More sex, more schemes, and new famous faces: Hoult and Fanning raise a glass to what’s in store when the outrageous Hulu dramedy returns.
“He just does not get it.”
Elle Fanning is lamenting the fact that her The Great costar Nicholas Hoult did not laugh at her appropriately crude joke. The two, who play Russia’s Catherine the Great and Emperor Peter III in the outrageous Hulu dramedy series, have reunited for EW’s cover shoot in Savannah (as luck would have it, they’re both in Georgia filming different projects) having recently wrapped the Emmy-nominated show’s upcoming second season.
The joke in question involved another princess, albeit a fictional one — Cinderella. Instead of a slipper, though, this version was in need of a tampon. As Fanning tells it, Cinderella’s fairy godmother obliged but warned her that if she was not back by midnight, it would turn into a pumpkin. She goes to the ball and returns much later than midnight, much to the fairy godmother’s surprise. “Where on earth were you? How did you do it?” she asks incredulously. To which Cinderella replies with a wink, “Oh, I was with this guy. I think his name was Peter Peter Pumpkin Eater.”
Hoult’s confusion is still written all over his face as Fanning recounts this. There’s a certain level of irony involved in the interaction, given that on The Great it is usually Hoult’s Peter saying ludicrous things to the bewilderment of Fanning’s more refined royal. Not to be outdone, though, Hoult will spend the rest of the shoot making japes and jests, particularly about a comically large slice of ginger in a prop cocktail.
This competitive dynamic exists between the actors both on and off screen. “The characters of Catherine and Peter are always trying to one-up each other,” Hoult explains. “Elle and I have a healthy habit of doing the same to each other as actors. Within scenes, we’re completely supportive and trying to get the best from each other — but also at the same time, battling within it and having fun.” Underscoring his point: As the two are vamping it up under the bright lights and the snapping cameras at the shoot, Hoult goes in for a kiss. Just before their lips can meet, he pops a macaron into his mouth with a cat-ate-the-canary grin.

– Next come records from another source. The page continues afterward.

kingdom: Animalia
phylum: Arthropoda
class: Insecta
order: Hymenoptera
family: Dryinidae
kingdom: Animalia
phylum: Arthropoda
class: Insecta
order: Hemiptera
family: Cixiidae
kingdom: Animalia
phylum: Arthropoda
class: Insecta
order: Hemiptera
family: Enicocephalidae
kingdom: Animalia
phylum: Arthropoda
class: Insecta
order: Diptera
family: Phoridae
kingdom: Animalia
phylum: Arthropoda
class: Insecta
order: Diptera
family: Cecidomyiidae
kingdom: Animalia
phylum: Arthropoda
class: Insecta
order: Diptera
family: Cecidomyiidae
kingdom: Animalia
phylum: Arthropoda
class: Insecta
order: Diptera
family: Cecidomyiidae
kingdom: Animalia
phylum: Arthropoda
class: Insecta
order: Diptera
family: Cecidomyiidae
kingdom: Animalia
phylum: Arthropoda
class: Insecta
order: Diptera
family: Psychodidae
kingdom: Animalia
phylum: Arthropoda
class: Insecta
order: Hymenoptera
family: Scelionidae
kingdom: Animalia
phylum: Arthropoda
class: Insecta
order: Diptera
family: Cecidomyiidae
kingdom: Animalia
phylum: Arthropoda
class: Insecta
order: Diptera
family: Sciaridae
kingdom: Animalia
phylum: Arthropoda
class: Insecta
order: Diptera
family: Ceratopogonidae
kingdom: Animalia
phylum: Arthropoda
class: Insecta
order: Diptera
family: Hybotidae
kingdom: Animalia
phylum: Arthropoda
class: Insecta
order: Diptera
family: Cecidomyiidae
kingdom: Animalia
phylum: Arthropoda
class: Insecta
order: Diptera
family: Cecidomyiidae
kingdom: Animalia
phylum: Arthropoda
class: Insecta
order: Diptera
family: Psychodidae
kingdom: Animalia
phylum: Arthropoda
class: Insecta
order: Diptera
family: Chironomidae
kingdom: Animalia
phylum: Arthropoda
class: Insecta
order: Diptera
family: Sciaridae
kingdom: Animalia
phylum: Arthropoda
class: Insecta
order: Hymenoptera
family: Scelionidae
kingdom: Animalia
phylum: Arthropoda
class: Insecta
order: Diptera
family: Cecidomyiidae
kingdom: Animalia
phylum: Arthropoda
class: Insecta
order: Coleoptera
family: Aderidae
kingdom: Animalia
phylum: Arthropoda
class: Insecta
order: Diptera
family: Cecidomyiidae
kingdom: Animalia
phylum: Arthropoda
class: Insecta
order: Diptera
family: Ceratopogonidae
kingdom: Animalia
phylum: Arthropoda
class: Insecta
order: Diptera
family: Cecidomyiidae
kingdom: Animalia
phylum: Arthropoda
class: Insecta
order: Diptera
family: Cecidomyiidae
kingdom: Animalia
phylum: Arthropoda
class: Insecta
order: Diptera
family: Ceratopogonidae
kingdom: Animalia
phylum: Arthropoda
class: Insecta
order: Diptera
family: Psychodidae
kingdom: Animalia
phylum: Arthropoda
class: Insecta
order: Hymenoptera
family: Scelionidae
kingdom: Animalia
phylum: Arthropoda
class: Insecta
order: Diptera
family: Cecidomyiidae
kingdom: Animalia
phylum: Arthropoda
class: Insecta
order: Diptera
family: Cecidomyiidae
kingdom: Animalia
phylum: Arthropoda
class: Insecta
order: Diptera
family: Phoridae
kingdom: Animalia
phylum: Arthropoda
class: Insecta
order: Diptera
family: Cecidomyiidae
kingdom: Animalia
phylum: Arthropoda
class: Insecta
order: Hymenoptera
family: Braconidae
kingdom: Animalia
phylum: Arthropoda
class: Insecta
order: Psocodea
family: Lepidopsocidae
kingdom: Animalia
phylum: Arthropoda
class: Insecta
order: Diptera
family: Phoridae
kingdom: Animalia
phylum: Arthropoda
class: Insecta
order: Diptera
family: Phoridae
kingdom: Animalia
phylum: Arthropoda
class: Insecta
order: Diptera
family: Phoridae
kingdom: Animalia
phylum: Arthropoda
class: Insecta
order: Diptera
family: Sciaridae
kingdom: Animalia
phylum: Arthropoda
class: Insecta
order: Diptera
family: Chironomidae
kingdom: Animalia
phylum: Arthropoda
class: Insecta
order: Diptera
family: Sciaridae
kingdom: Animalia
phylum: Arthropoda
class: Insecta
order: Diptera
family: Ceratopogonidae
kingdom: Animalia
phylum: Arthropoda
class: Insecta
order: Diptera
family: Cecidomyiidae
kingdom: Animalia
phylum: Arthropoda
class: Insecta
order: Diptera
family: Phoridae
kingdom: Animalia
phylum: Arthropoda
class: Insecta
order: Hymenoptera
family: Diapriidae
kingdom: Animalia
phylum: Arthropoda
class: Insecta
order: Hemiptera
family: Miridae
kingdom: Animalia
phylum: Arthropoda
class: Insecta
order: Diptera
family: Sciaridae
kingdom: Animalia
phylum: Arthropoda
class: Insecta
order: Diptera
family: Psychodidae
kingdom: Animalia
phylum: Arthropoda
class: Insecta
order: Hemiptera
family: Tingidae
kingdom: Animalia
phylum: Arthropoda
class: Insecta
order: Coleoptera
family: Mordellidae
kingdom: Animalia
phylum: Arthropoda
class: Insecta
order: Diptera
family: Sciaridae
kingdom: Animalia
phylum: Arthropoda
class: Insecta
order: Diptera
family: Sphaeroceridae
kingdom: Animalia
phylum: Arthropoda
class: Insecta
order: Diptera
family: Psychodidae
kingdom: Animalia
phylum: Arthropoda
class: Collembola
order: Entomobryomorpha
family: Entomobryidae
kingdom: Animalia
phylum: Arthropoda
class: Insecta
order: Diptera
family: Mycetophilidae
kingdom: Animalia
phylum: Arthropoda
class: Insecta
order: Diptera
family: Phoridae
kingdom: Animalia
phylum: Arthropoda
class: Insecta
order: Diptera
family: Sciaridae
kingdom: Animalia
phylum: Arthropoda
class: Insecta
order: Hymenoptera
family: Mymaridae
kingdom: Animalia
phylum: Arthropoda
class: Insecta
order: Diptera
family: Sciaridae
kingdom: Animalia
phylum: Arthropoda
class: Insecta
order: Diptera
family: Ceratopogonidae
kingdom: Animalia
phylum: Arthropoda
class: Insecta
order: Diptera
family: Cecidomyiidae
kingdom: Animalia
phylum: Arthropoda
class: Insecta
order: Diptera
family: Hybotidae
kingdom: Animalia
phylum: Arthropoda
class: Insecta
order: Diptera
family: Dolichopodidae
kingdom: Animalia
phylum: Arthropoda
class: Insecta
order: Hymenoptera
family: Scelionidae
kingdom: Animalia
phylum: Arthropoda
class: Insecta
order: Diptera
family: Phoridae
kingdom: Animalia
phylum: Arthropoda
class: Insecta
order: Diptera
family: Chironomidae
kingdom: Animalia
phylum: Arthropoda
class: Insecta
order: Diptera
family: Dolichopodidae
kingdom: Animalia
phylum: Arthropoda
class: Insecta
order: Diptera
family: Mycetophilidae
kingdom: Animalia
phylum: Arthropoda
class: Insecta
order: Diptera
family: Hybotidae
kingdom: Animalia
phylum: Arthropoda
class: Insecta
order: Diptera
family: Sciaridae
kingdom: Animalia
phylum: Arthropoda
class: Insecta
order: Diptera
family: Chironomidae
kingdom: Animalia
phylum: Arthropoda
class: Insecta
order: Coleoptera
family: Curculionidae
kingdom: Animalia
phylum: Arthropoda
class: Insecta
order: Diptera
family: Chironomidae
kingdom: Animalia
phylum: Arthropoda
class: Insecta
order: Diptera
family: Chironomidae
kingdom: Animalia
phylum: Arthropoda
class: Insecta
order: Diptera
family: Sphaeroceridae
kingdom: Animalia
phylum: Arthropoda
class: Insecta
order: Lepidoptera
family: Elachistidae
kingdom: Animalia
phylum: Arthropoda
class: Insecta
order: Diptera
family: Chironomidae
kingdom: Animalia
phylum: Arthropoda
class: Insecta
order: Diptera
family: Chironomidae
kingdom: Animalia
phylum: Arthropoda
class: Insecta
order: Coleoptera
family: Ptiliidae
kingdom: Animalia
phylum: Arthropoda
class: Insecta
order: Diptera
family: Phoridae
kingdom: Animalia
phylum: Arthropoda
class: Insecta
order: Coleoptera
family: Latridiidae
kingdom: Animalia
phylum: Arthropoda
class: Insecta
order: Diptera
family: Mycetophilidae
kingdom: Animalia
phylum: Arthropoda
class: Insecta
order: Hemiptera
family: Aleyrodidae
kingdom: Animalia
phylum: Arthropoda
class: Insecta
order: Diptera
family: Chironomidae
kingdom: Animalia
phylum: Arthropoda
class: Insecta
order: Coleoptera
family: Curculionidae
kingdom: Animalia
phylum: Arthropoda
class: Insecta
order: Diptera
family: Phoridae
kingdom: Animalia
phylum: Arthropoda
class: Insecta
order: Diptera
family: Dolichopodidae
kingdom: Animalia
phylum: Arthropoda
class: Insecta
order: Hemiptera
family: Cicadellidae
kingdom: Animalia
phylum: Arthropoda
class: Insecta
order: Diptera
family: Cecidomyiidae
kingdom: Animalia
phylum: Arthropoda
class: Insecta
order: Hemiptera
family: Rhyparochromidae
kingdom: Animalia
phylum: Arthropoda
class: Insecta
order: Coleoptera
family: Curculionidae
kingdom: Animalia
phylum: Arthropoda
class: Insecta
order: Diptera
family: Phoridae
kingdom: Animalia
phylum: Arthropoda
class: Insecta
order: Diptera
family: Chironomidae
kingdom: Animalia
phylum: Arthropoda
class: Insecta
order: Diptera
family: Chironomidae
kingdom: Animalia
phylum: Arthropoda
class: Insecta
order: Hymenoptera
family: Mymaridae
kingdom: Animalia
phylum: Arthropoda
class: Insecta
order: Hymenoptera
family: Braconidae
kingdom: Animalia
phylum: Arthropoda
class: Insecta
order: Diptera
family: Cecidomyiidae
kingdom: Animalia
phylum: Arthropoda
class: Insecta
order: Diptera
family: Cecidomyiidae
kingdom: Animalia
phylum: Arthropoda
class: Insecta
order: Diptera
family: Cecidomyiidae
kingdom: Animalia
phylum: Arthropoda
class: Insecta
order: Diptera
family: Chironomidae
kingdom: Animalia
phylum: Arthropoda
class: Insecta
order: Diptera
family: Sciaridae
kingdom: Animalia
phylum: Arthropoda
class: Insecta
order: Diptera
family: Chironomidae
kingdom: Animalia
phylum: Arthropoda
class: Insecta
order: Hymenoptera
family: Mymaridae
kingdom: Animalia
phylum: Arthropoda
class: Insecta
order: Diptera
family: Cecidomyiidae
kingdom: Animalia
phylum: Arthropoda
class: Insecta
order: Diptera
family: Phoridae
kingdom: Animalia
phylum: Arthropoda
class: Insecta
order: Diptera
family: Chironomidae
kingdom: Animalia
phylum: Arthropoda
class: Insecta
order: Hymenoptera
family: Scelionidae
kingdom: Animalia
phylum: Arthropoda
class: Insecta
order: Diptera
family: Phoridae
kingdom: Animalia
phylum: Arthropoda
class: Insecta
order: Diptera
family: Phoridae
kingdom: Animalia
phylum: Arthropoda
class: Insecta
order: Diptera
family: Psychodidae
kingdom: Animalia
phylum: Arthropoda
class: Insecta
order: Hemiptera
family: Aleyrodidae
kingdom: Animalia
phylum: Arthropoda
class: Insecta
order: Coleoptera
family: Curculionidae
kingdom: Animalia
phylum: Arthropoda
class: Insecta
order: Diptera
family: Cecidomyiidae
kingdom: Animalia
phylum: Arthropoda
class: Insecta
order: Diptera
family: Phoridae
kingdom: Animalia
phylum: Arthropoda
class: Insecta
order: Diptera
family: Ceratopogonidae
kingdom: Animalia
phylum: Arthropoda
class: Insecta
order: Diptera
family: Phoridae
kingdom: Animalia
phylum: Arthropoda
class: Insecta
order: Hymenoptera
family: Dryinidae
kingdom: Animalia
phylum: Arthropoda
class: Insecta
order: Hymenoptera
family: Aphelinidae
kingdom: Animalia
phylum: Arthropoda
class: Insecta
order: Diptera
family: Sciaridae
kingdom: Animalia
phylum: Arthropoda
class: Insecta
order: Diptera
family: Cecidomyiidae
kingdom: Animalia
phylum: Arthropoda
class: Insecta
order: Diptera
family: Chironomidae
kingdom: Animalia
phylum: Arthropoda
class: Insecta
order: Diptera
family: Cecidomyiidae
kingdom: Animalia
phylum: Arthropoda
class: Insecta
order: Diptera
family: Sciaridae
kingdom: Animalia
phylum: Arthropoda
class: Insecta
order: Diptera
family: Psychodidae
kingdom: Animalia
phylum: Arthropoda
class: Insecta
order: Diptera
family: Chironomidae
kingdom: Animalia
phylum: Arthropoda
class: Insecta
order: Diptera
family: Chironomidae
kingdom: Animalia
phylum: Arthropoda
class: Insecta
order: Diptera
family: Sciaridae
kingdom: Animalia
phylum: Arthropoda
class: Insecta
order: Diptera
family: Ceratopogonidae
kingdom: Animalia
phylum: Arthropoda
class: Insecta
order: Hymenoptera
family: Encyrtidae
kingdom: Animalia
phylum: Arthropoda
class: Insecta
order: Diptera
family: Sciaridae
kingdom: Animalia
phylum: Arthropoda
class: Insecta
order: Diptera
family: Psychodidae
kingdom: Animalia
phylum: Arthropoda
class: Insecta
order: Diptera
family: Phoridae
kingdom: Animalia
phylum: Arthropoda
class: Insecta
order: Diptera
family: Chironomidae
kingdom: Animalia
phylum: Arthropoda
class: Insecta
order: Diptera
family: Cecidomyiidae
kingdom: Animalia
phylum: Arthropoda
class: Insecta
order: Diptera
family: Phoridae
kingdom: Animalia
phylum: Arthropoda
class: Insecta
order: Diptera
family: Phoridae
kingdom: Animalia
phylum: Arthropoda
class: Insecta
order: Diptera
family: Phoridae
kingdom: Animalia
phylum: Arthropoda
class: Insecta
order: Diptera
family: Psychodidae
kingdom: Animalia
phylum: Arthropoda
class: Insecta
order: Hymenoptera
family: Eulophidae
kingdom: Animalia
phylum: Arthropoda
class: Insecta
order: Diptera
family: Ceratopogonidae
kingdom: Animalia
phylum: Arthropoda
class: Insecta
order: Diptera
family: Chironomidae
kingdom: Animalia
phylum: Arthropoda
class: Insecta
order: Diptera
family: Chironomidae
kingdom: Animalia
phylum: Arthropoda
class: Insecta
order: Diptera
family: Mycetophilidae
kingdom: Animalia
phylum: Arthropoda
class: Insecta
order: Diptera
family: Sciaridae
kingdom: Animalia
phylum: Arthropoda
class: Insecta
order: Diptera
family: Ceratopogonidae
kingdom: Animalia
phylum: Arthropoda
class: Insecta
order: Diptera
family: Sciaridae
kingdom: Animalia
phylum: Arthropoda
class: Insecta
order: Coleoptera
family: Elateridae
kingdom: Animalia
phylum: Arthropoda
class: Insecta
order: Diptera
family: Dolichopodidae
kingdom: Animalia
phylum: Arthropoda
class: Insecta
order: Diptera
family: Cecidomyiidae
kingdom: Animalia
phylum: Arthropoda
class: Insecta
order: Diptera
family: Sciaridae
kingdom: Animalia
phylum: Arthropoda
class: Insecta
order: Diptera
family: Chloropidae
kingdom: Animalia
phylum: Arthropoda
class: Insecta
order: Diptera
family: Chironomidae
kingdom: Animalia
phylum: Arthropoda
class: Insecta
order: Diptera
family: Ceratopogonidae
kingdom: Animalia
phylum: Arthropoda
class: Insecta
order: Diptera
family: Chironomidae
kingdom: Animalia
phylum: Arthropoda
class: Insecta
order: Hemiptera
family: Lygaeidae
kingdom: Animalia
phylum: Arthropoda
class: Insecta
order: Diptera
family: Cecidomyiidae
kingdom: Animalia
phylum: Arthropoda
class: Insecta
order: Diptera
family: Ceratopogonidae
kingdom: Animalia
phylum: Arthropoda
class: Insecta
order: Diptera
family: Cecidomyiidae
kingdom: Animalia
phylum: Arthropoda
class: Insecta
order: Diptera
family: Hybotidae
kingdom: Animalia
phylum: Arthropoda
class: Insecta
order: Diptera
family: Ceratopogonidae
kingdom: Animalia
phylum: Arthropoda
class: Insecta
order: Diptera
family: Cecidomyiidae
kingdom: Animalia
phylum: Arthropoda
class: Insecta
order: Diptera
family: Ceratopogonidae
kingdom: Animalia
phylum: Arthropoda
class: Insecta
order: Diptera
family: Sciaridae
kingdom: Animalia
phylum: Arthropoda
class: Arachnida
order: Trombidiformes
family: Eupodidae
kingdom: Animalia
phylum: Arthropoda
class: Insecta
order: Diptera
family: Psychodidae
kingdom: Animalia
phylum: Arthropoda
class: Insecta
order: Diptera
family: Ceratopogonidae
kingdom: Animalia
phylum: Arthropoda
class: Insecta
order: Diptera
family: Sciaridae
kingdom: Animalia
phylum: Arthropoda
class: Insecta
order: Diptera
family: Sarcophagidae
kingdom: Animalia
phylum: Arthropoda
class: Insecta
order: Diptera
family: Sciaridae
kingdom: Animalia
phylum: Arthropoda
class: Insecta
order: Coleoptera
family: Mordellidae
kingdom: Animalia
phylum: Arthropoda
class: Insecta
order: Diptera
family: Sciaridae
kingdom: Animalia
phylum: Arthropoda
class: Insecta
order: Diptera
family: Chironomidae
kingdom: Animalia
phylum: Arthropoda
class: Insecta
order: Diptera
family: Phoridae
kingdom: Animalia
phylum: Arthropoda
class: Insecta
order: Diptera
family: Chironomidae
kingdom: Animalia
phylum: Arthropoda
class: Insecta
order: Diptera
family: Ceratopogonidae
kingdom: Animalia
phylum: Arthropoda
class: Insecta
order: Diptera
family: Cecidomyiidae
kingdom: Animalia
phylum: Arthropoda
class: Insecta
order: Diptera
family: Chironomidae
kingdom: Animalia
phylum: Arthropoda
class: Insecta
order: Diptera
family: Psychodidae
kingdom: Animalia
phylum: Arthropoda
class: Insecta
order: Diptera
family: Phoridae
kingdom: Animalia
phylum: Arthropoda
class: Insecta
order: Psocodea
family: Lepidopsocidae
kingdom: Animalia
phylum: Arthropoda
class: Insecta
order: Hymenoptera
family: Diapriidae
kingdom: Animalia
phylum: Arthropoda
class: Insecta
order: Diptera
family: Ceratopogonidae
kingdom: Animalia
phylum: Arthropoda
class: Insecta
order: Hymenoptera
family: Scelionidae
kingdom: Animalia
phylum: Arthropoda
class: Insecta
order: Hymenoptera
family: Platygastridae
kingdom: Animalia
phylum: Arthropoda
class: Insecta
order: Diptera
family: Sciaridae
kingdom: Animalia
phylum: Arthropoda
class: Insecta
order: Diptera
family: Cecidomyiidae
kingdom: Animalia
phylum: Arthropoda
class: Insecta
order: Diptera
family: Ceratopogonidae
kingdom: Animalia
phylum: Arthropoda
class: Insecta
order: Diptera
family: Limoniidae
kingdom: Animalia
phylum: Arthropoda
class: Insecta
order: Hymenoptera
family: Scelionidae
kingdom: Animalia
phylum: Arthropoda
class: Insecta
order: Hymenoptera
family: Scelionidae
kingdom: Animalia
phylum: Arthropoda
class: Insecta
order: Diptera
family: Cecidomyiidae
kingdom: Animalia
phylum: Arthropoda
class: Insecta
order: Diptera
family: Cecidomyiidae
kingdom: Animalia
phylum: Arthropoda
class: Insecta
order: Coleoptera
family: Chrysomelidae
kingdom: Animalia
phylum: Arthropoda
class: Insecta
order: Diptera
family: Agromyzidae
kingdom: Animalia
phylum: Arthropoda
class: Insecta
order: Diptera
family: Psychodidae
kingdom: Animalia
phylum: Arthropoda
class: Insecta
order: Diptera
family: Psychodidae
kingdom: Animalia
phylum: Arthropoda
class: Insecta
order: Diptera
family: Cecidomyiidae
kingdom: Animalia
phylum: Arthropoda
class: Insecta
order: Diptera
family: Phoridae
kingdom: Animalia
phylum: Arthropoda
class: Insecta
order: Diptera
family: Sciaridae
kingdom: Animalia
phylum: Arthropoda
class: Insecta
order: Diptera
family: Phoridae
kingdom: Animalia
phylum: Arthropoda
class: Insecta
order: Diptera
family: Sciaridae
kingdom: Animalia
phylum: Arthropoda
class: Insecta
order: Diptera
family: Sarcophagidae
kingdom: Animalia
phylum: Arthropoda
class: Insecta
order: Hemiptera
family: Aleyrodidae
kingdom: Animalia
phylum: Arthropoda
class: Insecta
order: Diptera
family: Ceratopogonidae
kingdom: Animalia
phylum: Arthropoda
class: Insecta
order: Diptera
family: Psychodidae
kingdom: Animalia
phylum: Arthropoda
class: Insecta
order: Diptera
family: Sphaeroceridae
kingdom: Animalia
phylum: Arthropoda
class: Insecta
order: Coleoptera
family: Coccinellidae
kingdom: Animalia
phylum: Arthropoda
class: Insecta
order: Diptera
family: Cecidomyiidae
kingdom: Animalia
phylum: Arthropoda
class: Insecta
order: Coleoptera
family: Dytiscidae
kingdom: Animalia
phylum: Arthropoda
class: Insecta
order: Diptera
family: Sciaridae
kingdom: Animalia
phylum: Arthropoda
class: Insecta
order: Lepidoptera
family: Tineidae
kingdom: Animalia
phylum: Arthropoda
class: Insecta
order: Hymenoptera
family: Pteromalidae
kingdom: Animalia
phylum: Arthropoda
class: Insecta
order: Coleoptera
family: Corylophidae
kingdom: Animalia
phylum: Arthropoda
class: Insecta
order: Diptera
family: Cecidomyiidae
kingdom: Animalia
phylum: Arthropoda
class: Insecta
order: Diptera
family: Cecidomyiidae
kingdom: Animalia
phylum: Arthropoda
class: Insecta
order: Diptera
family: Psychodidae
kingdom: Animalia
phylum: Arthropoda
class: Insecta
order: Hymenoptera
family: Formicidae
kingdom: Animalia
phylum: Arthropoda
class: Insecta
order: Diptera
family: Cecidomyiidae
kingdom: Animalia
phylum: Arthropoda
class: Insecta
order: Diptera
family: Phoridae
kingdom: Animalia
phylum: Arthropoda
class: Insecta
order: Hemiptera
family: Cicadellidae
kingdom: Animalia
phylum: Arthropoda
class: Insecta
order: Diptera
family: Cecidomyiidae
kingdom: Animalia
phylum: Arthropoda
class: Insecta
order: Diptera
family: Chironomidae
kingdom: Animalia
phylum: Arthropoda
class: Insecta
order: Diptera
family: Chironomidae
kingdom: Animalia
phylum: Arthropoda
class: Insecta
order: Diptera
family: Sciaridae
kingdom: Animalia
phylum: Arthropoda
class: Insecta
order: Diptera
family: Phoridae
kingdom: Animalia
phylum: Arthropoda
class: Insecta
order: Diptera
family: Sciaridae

It’s this battle of wills and wits that lies at the heart of season 2, all 10 episodes of which are available Friday. At the end of the critically acclaimed first season, Catherine’s big attempt to pull off a coup and unseat her husband was in full swing, and she had just seemingly sacrificed her lover Leo (Sebastian de Souza) to the cause — although the outcome of both of these events was not shown on screen. Oh, and there was the small matter of her being pregnant with Peter’s child.